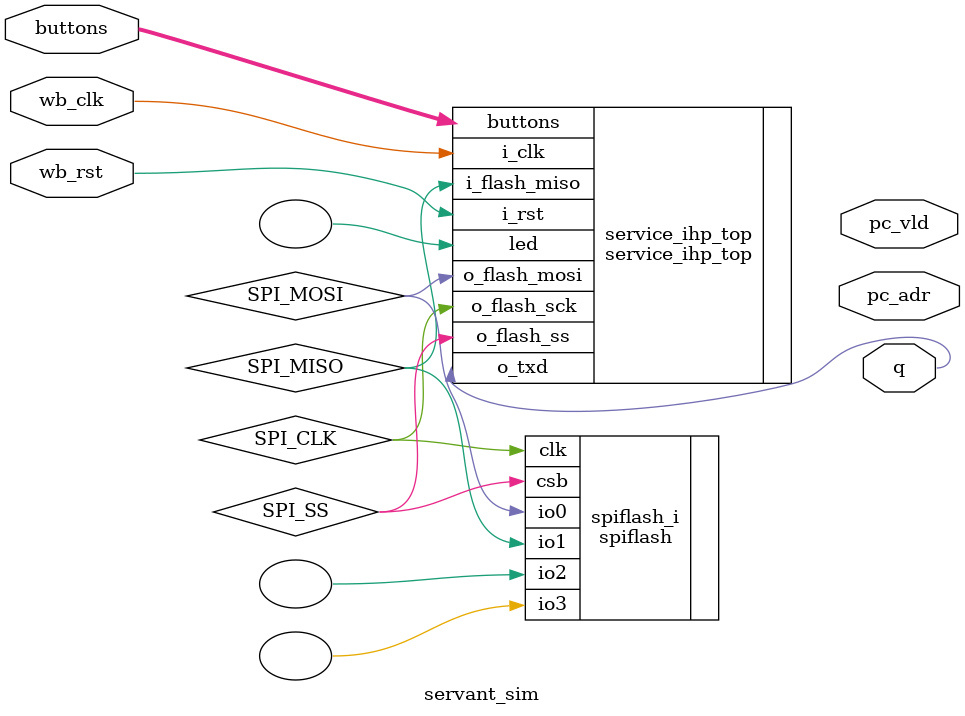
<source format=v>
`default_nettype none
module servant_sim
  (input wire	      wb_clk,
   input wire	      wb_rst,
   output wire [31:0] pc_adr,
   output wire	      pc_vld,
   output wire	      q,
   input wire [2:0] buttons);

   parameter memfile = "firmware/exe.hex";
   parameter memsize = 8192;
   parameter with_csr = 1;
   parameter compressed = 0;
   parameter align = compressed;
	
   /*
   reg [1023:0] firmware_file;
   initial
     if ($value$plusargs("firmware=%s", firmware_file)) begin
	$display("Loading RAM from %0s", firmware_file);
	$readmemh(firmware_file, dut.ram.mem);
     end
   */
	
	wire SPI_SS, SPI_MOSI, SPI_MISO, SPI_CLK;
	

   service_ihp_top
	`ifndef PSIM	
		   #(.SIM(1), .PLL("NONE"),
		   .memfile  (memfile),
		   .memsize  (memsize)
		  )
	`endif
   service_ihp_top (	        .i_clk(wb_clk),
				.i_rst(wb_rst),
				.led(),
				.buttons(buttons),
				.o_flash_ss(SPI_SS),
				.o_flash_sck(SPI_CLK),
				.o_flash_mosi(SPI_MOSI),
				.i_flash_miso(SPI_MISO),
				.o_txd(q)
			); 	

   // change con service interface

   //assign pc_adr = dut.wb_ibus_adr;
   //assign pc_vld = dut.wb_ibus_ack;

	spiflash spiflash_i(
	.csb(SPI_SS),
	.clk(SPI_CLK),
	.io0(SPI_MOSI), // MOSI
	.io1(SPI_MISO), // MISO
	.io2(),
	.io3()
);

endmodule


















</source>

****************************************

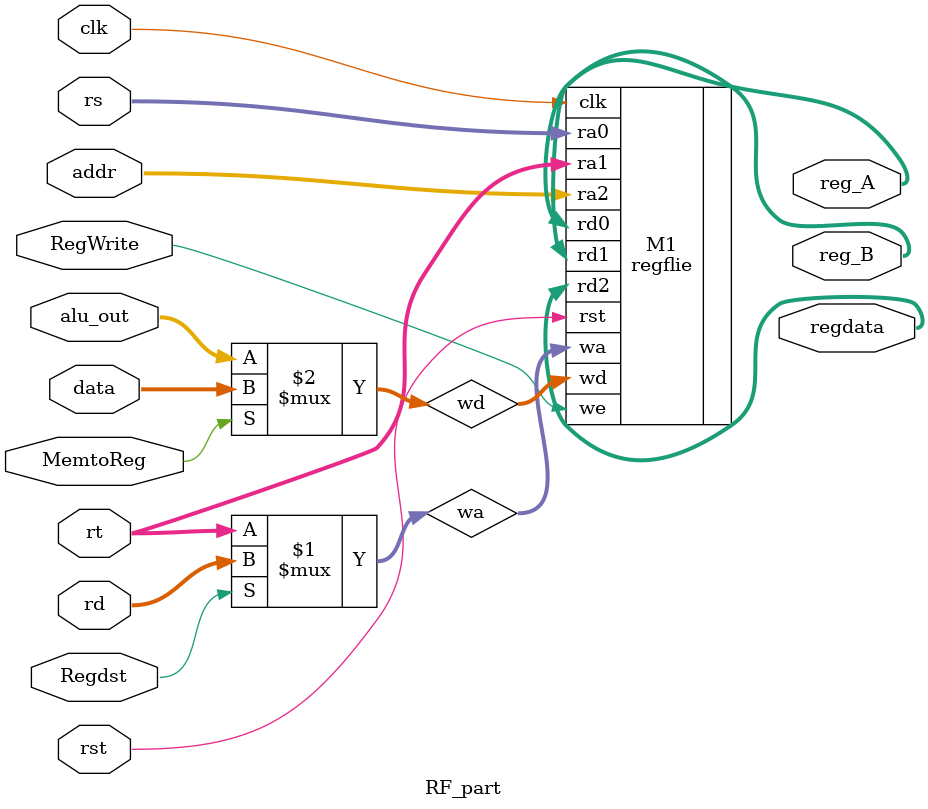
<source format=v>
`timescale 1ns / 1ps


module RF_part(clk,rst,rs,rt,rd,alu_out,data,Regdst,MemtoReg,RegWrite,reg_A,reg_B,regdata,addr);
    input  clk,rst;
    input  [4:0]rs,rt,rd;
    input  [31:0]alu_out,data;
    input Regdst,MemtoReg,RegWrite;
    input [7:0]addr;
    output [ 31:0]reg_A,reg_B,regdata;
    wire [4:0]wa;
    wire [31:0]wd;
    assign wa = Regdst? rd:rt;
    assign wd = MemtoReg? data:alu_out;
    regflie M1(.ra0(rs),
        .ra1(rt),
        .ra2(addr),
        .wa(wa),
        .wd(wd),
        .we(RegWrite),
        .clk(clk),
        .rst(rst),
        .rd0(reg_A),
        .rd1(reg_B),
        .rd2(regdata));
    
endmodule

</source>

****************************************

TASK INSTRUCTIONS.
Look through the records and gather each line with the word "regdata".

TASK ANSWER.
module RF_part(clk,rst,rs,rt,rd,alu_out,data,Regdst,MemtoReg,RegWrite,reg_A,reg_B,regdata,addr);
    output [ 31:0]reg_A,reg_B,regdata;
        .rd2(regdata));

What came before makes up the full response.